§ Выбранный отрывок:
________

Один только рассказ оставляет по-настоящему светлое впечатление Последний бой майора Пугачева. Если первые партии заключенных, привезенные в 30-е гг., как пишет Шаламов, выучились не заступаться друг за друга, не поддерживать друг друга и их души подверглись полному растлению, то узники 40-х репатриированные из Франции, Германии, советские офицеры и солдаты, поняв, что их привезли на смерть, устроили заговор, расстреляли конвоиров, убежали из лагеря. Окруженные, они были уничтожены, пробыв несколько дней на свободе, в тайге. Почему светлое впечатление? Да потому, что и Пугачев, и Солдатов, и Игнатович, и Левицкий предпочли медленному умиранию гибель в бою, отстаивая честь офицеров и товарищескую верность. Их не коснулся духовный геноцид. Он страшен, спущенный сверху, охвативший все группы каторжан. Вот почему Шаламов говорил, что в лагере нет виноватых: ...И это не острота, не каламбур. Это юридическая природа лагерной жизни... тебя судят вчерашние (или будущие) заключенные, уже отбывшие срок. И ты сам, окончивший срок по любой статье, самим моментом освобождения приобретаешь юридическое и практическое право судить других.

________

§ Задание: Определите, согласуется ли с отрывком выше каждое из трех утверждений, и к каждому ответу «да» или «нет» приведите дословно решающие слова отрывка. 1. Узники 40-х годов после побега несколько дней пробыли на свободе в тайге. 2. Первые партии заключенных, привезенные в 30-е годы, научились поддерживать друг друга. 3. Пугачев и его товарищи предпочли гибели в бою медленное умирание.

________

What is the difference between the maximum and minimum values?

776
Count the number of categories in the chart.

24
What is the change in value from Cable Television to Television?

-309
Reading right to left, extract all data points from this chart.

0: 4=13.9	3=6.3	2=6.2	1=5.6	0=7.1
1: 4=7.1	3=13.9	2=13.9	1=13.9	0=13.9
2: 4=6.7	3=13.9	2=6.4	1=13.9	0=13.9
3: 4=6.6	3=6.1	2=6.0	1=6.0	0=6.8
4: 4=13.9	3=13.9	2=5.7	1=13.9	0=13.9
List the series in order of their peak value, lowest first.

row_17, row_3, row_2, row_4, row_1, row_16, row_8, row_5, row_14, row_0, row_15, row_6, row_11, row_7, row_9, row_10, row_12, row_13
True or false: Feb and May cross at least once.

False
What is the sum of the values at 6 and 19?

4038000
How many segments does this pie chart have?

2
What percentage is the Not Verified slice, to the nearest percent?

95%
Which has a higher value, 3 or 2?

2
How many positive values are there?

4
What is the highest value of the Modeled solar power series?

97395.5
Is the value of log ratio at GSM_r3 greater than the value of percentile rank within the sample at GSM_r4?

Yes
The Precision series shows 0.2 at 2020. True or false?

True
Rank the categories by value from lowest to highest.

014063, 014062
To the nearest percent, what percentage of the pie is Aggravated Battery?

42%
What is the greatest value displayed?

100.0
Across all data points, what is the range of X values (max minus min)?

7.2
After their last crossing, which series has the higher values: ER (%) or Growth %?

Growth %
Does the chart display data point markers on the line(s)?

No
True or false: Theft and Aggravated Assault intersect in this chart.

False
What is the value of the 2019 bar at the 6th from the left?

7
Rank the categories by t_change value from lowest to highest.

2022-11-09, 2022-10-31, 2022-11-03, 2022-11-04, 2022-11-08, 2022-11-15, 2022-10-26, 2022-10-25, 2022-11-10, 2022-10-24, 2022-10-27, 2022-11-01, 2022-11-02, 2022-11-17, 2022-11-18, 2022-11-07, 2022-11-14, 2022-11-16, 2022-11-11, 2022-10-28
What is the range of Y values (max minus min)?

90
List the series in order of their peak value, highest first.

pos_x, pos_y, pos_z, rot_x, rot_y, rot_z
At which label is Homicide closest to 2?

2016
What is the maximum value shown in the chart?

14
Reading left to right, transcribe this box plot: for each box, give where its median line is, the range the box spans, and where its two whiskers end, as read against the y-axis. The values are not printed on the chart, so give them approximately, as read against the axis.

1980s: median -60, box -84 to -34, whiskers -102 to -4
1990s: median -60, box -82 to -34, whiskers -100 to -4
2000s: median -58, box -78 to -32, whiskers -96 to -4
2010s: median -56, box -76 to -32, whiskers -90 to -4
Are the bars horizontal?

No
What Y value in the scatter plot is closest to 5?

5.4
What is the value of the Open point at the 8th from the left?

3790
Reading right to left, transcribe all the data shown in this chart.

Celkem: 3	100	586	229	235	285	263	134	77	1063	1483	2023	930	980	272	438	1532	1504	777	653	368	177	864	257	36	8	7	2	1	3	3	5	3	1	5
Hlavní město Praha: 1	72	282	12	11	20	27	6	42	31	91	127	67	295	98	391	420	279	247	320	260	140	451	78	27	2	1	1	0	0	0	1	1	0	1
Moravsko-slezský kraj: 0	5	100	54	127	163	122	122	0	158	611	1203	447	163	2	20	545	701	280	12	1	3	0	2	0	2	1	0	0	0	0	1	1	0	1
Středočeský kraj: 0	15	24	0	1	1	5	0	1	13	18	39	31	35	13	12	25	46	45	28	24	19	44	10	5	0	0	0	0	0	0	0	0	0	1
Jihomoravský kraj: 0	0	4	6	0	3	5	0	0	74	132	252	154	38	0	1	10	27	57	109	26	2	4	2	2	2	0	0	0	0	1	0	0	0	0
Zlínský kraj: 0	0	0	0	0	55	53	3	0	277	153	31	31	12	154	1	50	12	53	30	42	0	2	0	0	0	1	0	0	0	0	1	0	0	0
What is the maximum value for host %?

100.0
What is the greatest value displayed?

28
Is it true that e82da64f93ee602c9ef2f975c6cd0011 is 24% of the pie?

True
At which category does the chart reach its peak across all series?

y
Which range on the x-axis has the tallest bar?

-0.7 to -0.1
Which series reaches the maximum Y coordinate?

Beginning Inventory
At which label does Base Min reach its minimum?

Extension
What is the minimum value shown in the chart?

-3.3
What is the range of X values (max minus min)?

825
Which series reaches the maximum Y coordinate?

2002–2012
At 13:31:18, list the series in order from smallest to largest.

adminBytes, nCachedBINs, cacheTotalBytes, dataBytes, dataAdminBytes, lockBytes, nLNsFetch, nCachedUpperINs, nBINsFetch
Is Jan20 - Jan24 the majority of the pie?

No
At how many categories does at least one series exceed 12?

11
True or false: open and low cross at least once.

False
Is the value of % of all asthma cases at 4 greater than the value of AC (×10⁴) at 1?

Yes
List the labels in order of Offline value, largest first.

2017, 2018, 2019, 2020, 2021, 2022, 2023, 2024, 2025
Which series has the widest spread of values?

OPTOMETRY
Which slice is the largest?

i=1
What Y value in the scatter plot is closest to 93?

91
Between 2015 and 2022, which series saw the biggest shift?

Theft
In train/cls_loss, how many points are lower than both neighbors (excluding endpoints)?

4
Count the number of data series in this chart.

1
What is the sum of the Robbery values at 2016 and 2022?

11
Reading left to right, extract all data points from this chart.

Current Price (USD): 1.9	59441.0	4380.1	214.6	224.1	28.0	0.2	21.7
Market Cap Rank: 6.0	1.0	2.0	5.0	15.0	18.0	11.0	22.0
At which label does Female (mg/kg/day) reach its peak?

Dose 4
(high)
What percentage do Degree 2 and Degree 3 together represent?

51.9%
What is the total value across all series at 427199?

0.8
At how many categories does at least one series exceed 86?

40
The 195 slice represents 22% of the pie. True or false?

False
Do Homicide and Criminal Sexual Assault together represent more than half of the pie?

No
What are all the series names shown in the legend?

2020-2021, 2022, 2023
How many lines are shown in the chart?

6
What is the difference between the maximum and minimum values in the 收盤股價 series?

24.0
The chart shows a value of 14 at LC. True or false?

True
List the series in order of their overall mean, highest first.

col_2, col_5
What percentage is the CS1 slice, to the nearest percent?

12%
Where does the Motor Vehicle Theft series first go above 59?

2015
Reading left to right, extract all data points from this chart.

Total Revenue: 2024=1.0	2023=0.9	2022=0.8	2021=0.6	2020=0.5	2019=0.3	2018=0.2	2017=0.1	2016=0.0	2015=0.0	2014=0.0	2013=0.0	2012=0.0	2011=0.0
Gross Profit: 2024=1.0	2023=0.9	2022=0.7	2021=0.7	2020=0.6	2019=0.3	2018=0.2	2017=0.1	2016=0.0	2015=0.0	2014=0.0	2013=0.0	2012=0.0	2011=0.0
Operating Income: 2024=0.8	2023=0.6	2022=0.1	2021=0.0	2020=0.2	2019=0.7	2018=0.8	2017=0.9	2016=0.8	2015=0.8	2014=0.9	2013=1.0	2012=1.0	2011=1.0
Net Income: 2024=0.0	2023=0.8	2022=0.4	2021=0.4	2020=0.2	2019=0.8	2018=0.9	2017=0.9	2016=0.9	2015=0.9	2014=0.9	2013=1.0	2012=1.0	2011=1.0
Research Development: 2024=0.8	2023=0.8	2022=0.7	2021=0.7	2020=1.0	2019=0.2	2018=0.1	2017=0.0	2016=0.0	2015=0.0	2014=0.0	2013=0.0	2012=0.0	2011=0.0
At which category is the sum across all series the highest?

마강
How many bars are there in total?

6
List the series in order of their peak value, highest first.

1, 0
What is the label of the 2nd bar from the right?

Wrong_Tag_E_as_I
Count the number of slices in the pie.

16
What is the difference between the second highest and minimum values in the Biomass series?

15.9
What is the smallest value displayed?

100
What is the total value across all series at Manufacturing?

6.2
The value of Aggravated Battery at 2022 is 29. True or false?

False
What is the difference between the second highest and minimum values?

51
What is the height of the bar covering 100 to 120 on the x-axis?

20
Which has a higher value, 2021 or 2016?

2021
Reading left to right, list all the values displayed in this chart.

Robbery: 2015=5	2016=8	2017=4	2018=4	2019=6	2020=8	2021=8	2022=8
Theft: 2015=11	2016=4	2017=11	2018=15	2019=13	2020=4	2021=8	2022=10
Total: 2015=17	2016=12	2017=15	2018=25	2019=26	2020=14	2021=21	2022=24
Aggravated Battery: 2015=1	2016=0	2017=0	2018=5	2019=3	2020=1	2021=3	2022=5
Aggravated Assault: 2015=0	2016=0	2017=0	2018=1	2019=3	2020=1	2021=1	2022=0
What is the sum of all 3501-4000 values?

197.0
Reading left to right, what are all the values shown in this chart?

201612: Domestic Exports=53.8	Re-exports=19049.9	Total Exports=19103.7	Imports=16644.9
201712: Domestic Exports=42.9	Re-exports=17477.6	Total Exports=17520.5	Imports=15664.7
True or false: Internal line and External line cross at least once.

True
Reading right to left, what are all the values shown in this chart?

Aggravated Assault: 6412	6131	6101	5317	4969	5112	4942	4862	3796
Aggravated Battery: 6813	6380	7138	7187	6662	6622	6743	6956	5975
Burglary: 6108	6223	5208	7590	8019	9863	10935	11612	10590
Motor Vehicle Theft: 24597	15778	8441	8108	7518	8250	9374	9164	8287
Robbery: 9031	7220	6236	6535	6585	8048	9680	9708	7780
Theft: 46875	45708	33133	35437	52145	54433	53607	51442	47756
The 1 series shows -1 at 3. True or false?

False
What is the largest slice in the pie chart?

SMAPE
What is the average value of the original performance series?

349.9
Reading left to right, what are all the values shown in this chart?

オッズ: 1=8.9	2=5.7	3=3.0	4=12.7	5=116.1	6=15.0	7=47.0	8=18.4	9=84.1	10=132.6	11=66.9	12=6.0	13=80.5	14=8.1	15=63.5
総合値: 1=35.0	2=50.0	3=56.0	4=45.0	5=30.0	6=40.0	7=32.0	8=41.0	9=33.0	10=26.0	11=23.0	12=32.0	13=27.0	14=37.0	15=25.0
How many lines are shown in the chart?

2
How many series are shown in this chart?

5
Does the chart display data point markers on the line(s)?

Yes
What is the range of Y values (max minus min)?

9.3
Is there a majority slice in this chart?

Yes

________

§ Выполненное задание:
1. Да: «Окруженные, они были уничтожены, пробыв несколько дней на свободе, в тайге».
2. Нет: «выучились не заступаться друг за друга, не поддерживать друг друга».
3. Нет: «предпочли медленному умиранию гибель в бою».